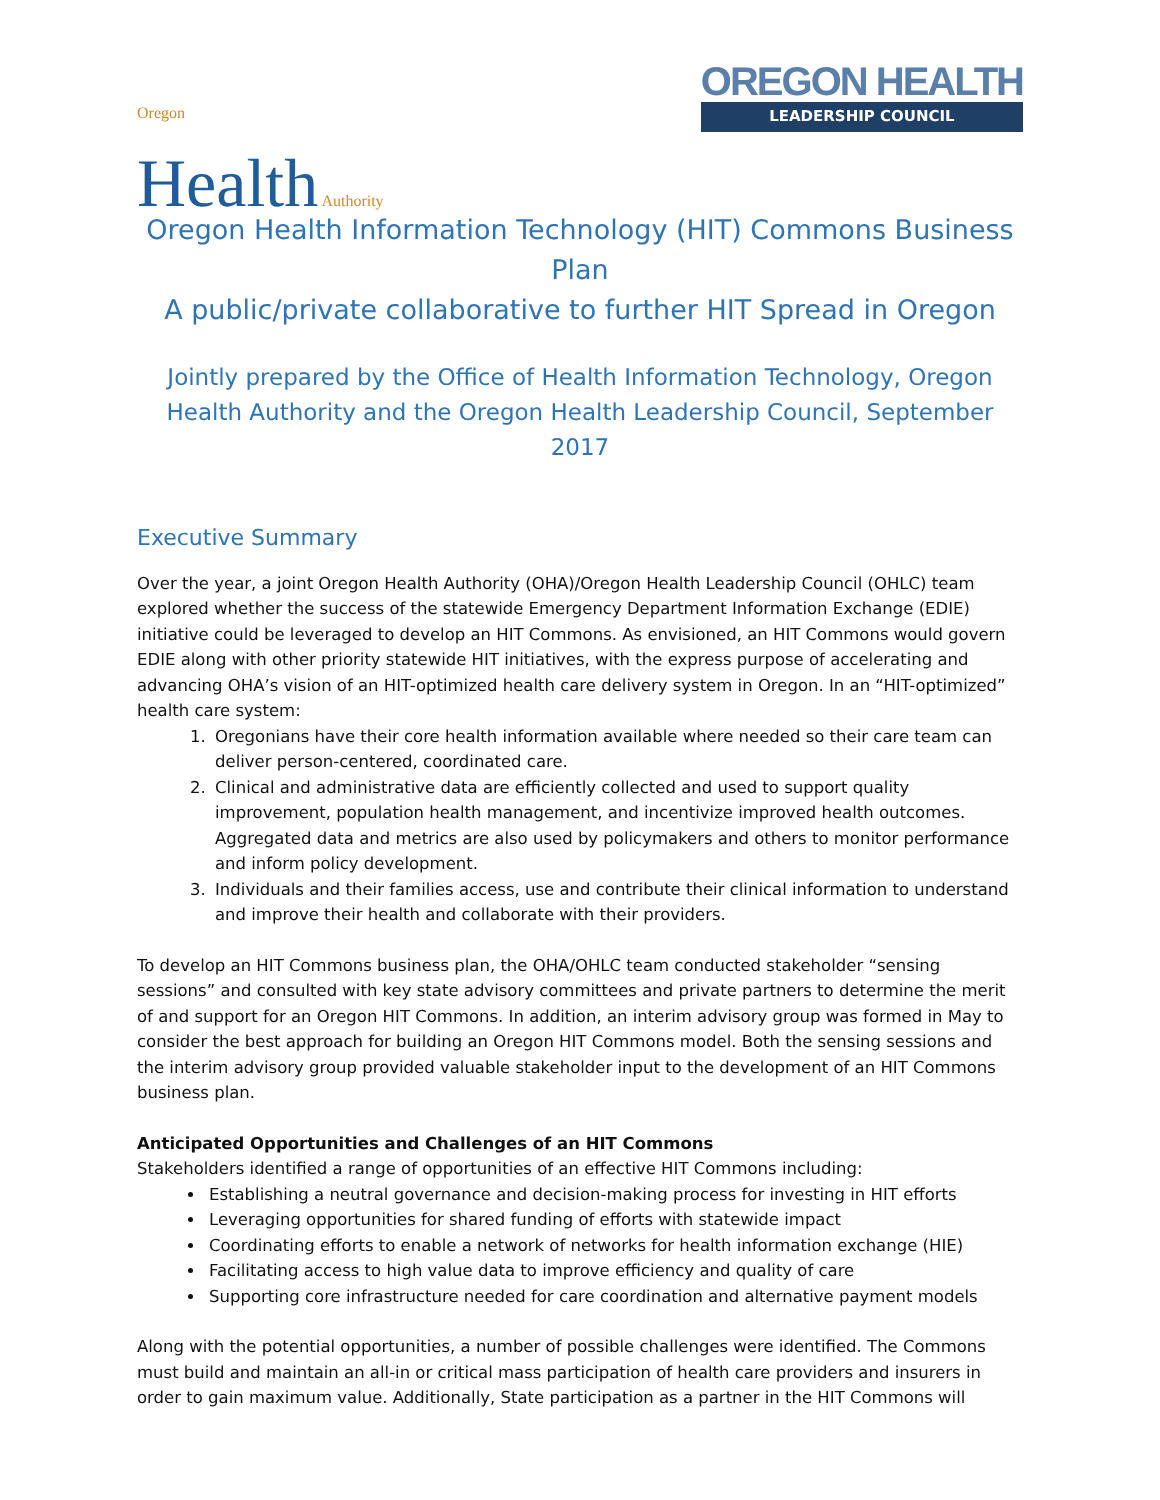Oregon
Health Authority
OREGON HEALTH
LEADERSHIP COUNCIL
Oregon Health Information Technology (HIT) Commons Business Plan
A public/private collaborative to further HIT Spread in Oregon
Jointly prepared by the Office of Health Information Technology, Oregon Health Authority and the Oregon Health Leadership Council, September 2017
Executive Summary
Over the year, a joint Oregon Health Authority (OHA)/Oregon Health Leadership Council (OHLC) team explored whether the success of the statewide Emergency Department Information Exchange (EDIE) initiative could be leveraged to develop an HIT Commons. As envisioned, an HIT Commons would govern EDIE along with other priority statewide HIT initiatives, with the express purpose of accelerating and advancing OHA’s vision of an HIT-optimized health care delivery system in Oregon. In an “HIT-optimized” health care system:
1. Oregonians have their core health information available where needed so their care team can deliver person-centered, coordinated care.
2. Clinical and administrative data are efficiently collected and used to support quality improvement, population health management, and incentivize improved health outcomes. Aggregated data and metrics are also used by policymakers and others to monitor performance and inform policy development.
3. Individuals and their families access, use and contribute their clinical information to understand and improve their health and collaborate with their providers.
To develop an HIT Commons business plan, the OHA/OHLC team conducted stakeholder “sensing sessions” and consulted with key state advisory committees and private partners to determine the merit of and support for an Oregon HIT Commons. In addition, an interim advisory group was formed in May to consider the best approach for building an Oregon HIT Commons model. Both the sensing sessions and the interim advisory group provided valuable stakeholder input to the development of an HIT Commons business plan.
Anticipated Opportunities and Challenges of an HIT Commons
Stakeholders identified a range of opportunities of an effective HIT Commons including:
Establishing a neutral governance and decision-making process for investing in HIT efforts
Leveraging opportunities for shared funding of efforts with statewide impact
Coordinating efforts to enable a network of networks for health information exchange (HIE)
Facilitating access to high value data to improve efficiency and quality of care
Supporting core infrastructure needed for care coordination and alternative payment models
Along with the potential opportunities, a number of possible challenges were identified. The Commons must build and maintain an all-in or critical mass participation of health care providers and insurers in order to gain maximum value. Additionally, State participation as a partner in the HIT Commons will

§ **Directions for this task**
The required result is an exact repetition of the lines from the one containing "Coordinating efforts to" through the last line of the data.

§ **Result for this task**
Coordinating efforts to enable a network of networks for health information exchange (HIE)
Facilitating access to high value data to improve efficiency and quality of care
Supporting core infrastructure needed for care coordination and alternative payment models
Along with the potential opportunities, a number of possible challenges were identified. The Commons must build and maintain an all-in or critical mass participation of health care providers and insurers in order to gain maximum value. Additionally, State participation as a partner in the HIT Commons will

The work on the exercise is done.